Illinois law allows a business to incorporate and be identified as its own legal entity. An incorporated business acts in its own name, whether buying and selling property, agreeing to contracts or exercising legal rights. The office of the Secretary of State is the agency that receives applications for incorporation in Illinois, and they must be completed in conformity with certain guidelines.

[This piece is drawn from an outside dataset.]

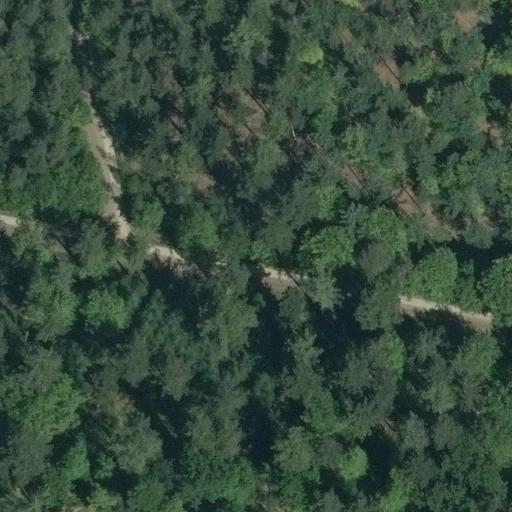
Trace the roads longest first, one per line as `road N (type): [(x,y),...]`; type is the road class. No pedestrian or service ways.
road 1 (track): [(511,335),(0,229)]
road 2 (track): [(163,264),(161,279),(3,511)]
road 3 (track): [(120,253),(75,0)]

Benefits of Incorporation in Illinois
Certain advantages inure to a business in Illinois that has incorporated over one that has not. First, a corporation's liabilities can never go beyond the amount invested in the business by the owners. Without incorporation, the personal property of business owners is at stake should the company become unable to fulfill its debts. A corporation might also find it easier to finance itself through loans, allowing creditors in the Chicago Heights area to evaluate their investment by assessing the corporation rather than the individual credit-worthiness of its owners. Finally, a corporations charter requires that ownership be divided into stakes or "shares" of stock, all of equal size. This makes the process of transferring control much more practical.
Costs of Incorporation
These benefits come at a price. First, incorporation in Illinois may require a filing fee. Second, a corporation pays taxes just like any other entity. In other words, the profits a corporation makes are now taxed separately, while any disbursements to shareholders are taxed as individual income. This is called double taxation. However, a business might avoid this disadvantage with proper planning and assistance from a local Chicago Heights lawyer.